National Guard testing air quality in lower Puna for hazardous volcanic gases

PUNA, BIG ISLAND (HawaiiNewsNow) - Officials warn that hazardous fumes continue to be released from the fissures in the ground at Leilani Estates.

Residents of the subdivision were evacuated last week after the first fissure opened, but for now, they're being allowed back to check on their properties.

However, officials aren't allowing residents of another community, Lanipuna Gardens, access to their homes because of dangerous volcanic gases. To help monitor the situation, the National Guard is gathering air quality readings in both neighborhoods.

"What we're looking at is anything that's exceeding 1 ppm (parts per million) and we were well over 20 PPM at that level," said First Lt. Aaron Hew Len, of the Hawaii Army National Guard. He had just walked into a plume of billowing smoke rising out of cracks in the ground to get a reading.

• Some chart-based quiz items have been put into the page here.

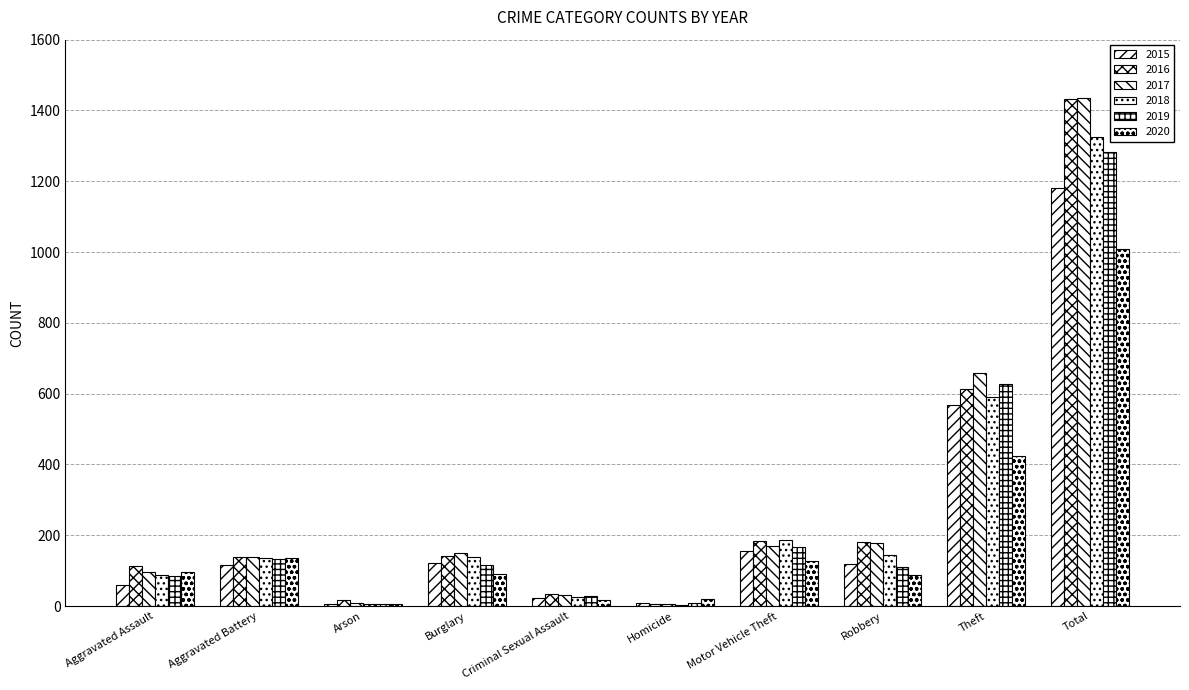

Count the number of categories in the chart.

10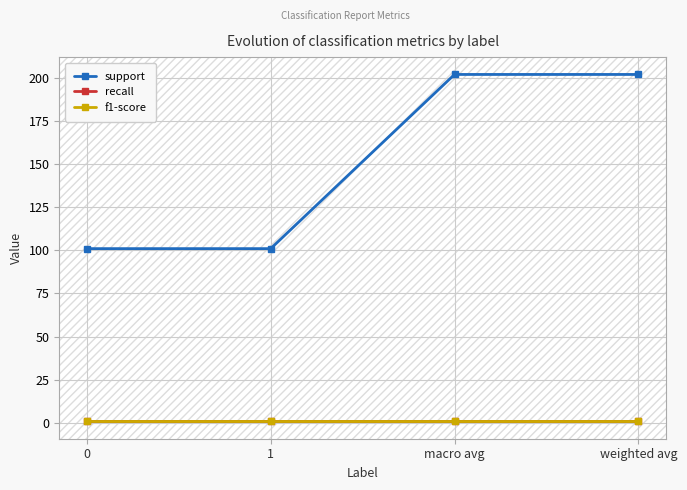

Which category has the highest value across all series?

macro avg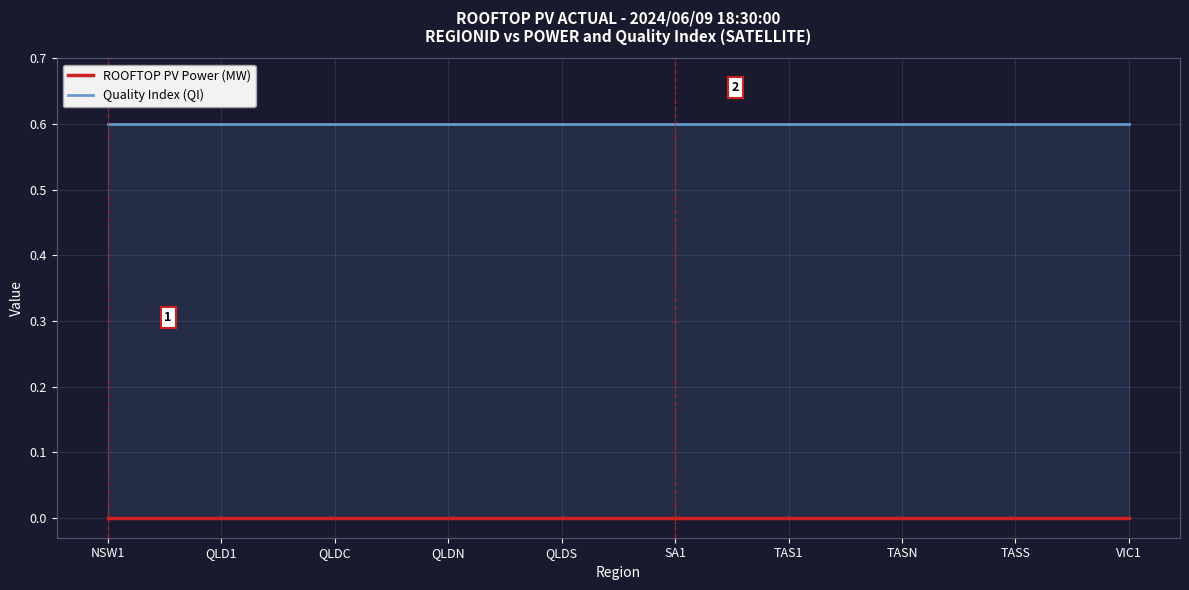

Reading left to right, what are all the values shown in this chart?

ROOFTOP PV Power (MW): NSW1=0.0	QLD1=0.0	QLDC=0.0	QLDN=0.0	QLDS=0.0	SA1=0.0	TAS1=0.0	TASN=0.0	TASS=0.0	VIC1=0.0
Quality Index (QI): NSW1=0.6	QLD1=0.6	QLDC=0.6	QLDN=0.6	QLDS=0.6	SA1=0.6	TAS1=0.6	TASN=0.6	TASS=0.6	VIC1=0.6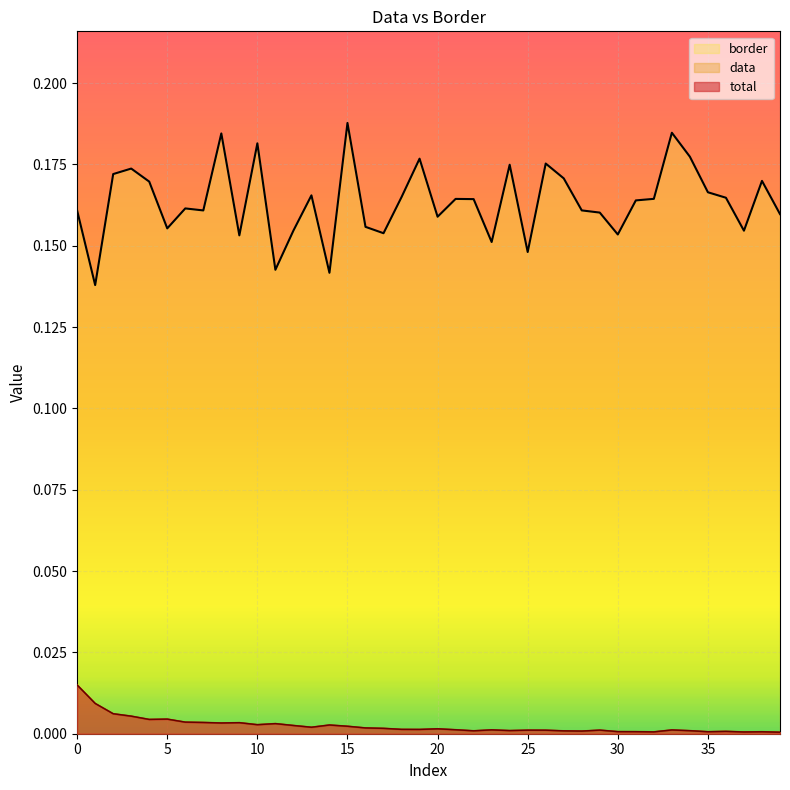

True or false: border and total cross at least once.

False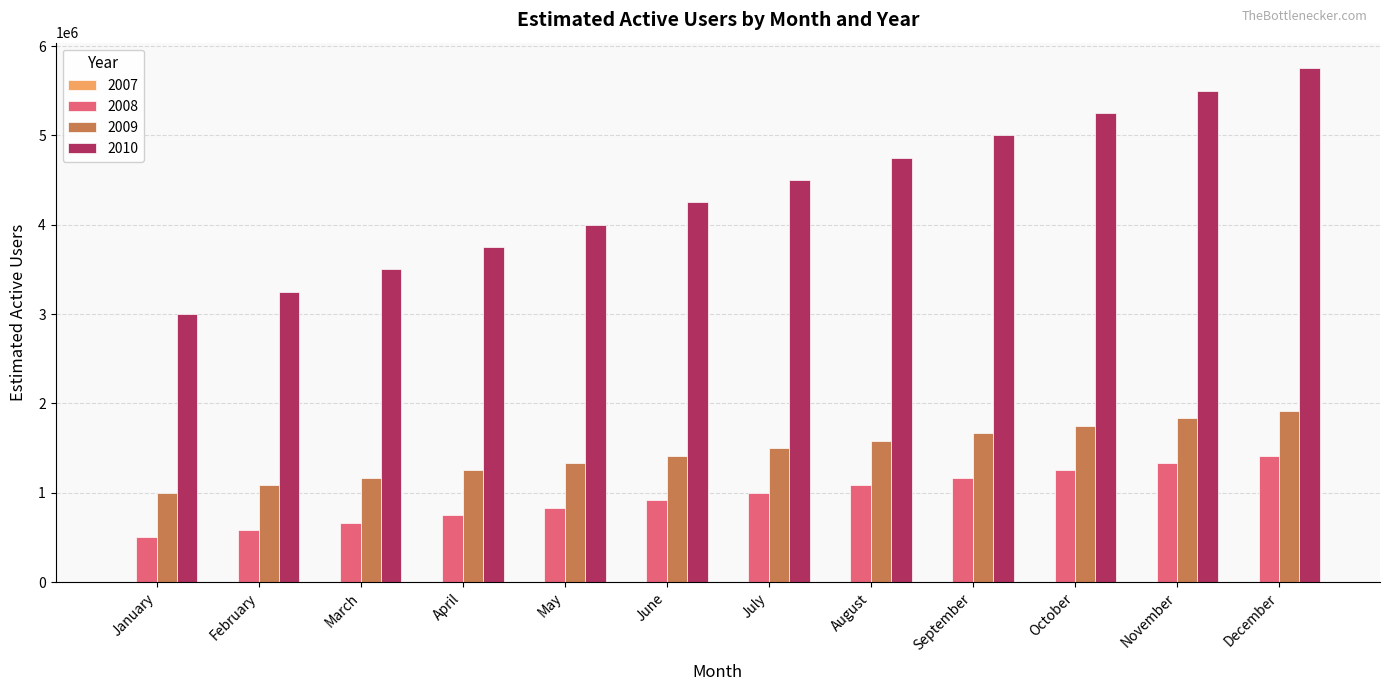

Which series has the largest total across all categories?

2010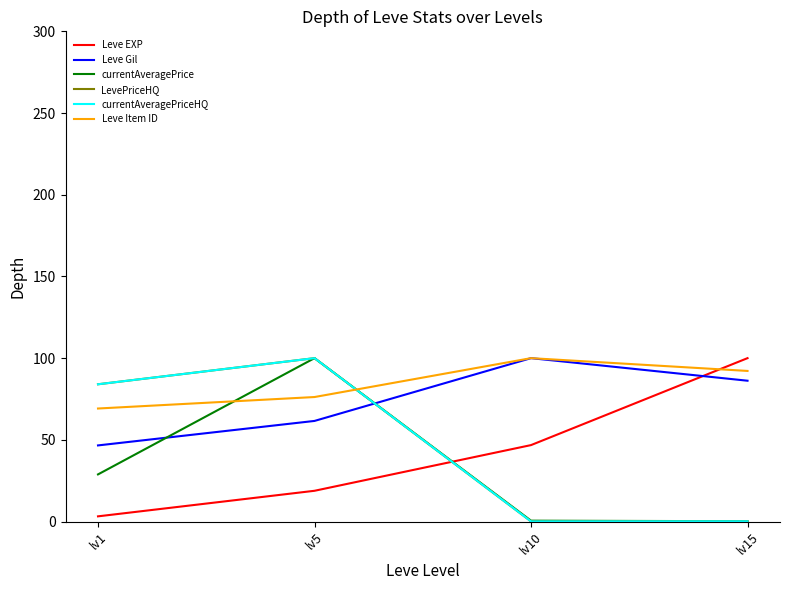

How many lines are shown in the chart?

6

Their instruments measure the amount of sulfur dioxide in the air, which is a colorless gas with a pungent odor that can reach lethal levels surrounding the volcanic fissures.

At lower levels it can irritate skin, eyes, nose, and throat.

"I'm just down there to ensure," Len said. "I know what our highest readings are and if the plume is to turn and come this way, (I'm thinking) how can we best keep the public safe."